By Susha Cheriyedath, M.Sc.Nov 16 2021Reviewed by Benedette Cuffari, M.Sc.

The unprecedented coronavirus disease 2019 (COVID-19) pandemic caused by severe acute respiratory syndrome coronavirus 2 (SARS-CoV-2) has resulted in a massive global public health crisis. Many similarities have been observed between SARS-CoV-2, a beta coronavirus, and SARS-CoV, the causative pathogen of SARS.

Study: SARS-CoV-2 can infect and propagate in human placenta explants. Image Credit: Sakurra / Shutterstock.com

Background

Both SARS-CoV and SARS-CoV-2 mainly affect the upper and lower respiratory tract due to the abundance of the angiotensin-converting enzyme 2 (ACE2) receptor on the surface of the epithelial cells in the tract. Both viruses also use the endogenous plasma membrane serine protease TMPRSS2 for priming and activation. However, ACE2 and TMPRSS2 are also expressed in enterocytes, cardiomyocytes, endothelial cells, and placental trophoblasts, which indicates the wide cellular tropism of SARS-CoV-2.

Pregnant women are more prone to COVID-19 as compared to non-pregnant women of a similar age group. Various cohort studies have indicated that adverse events like stillbirth, pre-eclampsia, prematurity, and stillbirth were considerably increased in pregnant women with COVID-19.

Other reports also indicate that SARS-CoV-2 could severely affect fetal development due to placental pathological alterations. The precision-cut slices (PCSs) model was recently used by researchers to study the capacity of SARS-CoV-2 to infect and progress in the human placenta in the third trimester.

Assessment of the SARS-CoV-2 infection at the maternal-fetal interface

In a study recently published in the journal Cell Reports Medicine, the researchers report an ex vivo model, in which third-trimester placenta PCSs of 500 to 700 micrometer (mm) thickness were prepared and infected with SARS-CoV-2 or mock-treated and assessed after 24 to 120 hours of infection. The placenta PCS cultures were further characterized to visualize syncytiotrophoblasts and cytotrophoblasts by using B-cell lymphoma 2 (BCL-2) and trophoblast cell-surface antigen 2 (TROP-2), respectively. Additionally, well-differentiated primary human nasal epithelial cells (WD-NECs) cultured at the air-liquid interface (ALI) were used as a positive control.

Interestingly, SARS-CoV-2 was fully replicated in placenta PCSs with the release of infectious viral particles.
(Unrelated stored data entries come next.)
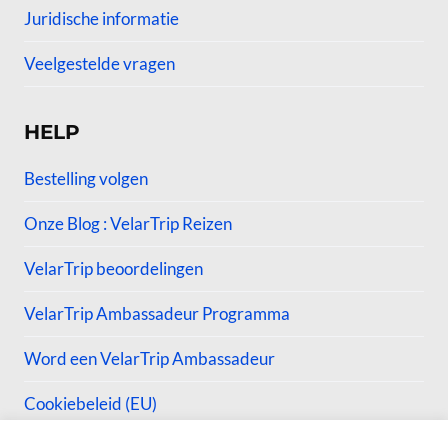
Juridische informatie
Veelgestelde vragen
HELP
Bestelling volgen
Onze Blog : VelarTrip Reizen
VelarTrip beoordelingen
VelarTrip Ambassadeur Programma
Word een VelarTrip Ambassadeur
Cookiebeleid (EU)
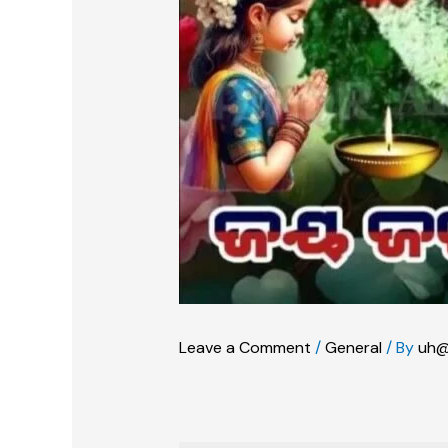
Leave a Comment
/
General
/ By
uh@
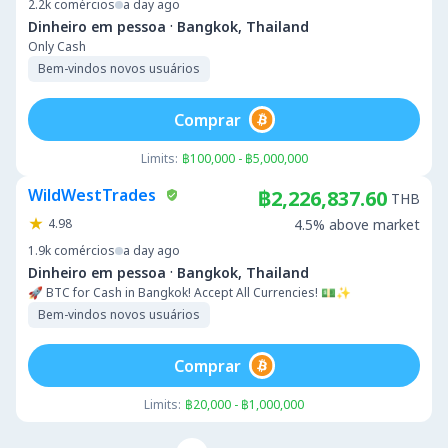
2.2k
comércios
a day ago
·
Dinheiro em pessoa
Bangkok, Thailand
Only Cash
Bem-vindos novos usuários
Comprar
Limits:
฿100,000 - ฿5,000,000
WildWestTrades
฿2,226,837.60
THB
4.98
4.5% above market
1.9k
comércios
a day ago
·
Dinheiro em pessoa
Bangkok, Thailand
🚀 BTC for Cash in Bangkok! Accept All Currencies! 💵✨
Bem-vindos novos usuários
Comprar
Limits:
฿20,000 - ฿1,000,000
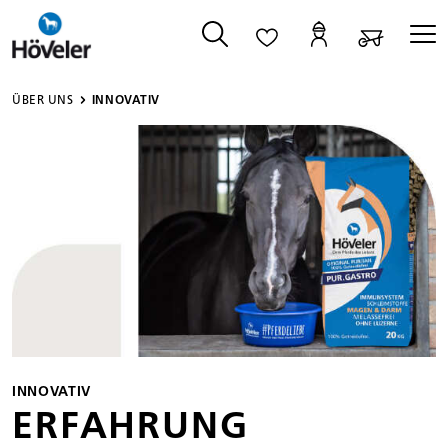
alt springen
ÜBER UNS
INNOVATIV
INNOVATIV
ERFAHRUNG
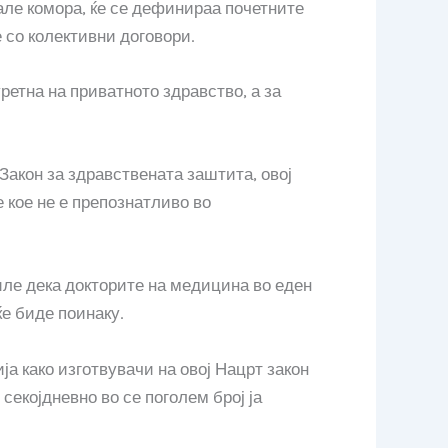
але комора, ќе се дефинираа почетните
 со колективни договори.
ретна на приватното здравство, а за
акон за здравствената заштита, овој
 кое не е препознатливо во
иле дека докторите на медицина во еден
е биде поинаку.
а како изготвувачи на овој Нацрт закон
секојдневно во се поголем број ја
The vulnerability of the human placenta to SARS-CoV-2 replication could be attributed to the extent of the high levels of ACE2 expression.

SARS-CoV-2 proteins were also identified in cytotrophoblasts, villous stroma, syncytiotrophoblast, and probably Hofbauer cells, thus confirming the broad cell tropism of SARS-CoV-2. The researchers observed no cytotoxicity and pro-inflammatory cytokine response in SARS-CoV-2 infected placenta PCSs; however, higher levels of interferon type III transcripts were noted.

“Remarkably, we found a significant association between ACE2 levels and placenta permissiveness to SARS-CoV-2 infection.”

Conclusions

The current study analyzed the interaction of SARS-CoV-2 at the human maternal-fetal interface by using an advanced ex vivo model. The findings elucidated the vulnerability of the human placenta to SARS-CoV-2 due to high ACE2 expression levels. This model could be used as a platform to screen anti-SARS-CoV-2 drugs that can target the placenta.

The observations showed the capacity of SARS-CoV-2 to infect and replicate in the human placenta in the third trimester. They highlight the need for further investigations into the measures that can be used to protect women from the adverse events associated with COVID-19 during pregnancy.

“We demonstrated with independent methods the susceptibility of the human 161 placenta towards SARS-CoV-2 infection with the release of replication-competent virions.”

Limitations

Although this experimental approach allows the study of the interaction between SARS-CoV-2 and the human placenta, the model is not appropriate for assessing the placental barrier or the influence of immune components on long-term outcomes. Since the work used a third-trimester placenta, the findings discussed here do not reveal much about SARS-CoV-2 replication during early pregnancy.

Additionally, the study could not explain the mechanism by which SARS-CoV-2 reaches the placenta. Lastly, although the virus was found in the serum or plasma of COVID-19 patients, there is no data regarding the presence of infectious viral particles in peripheral blood.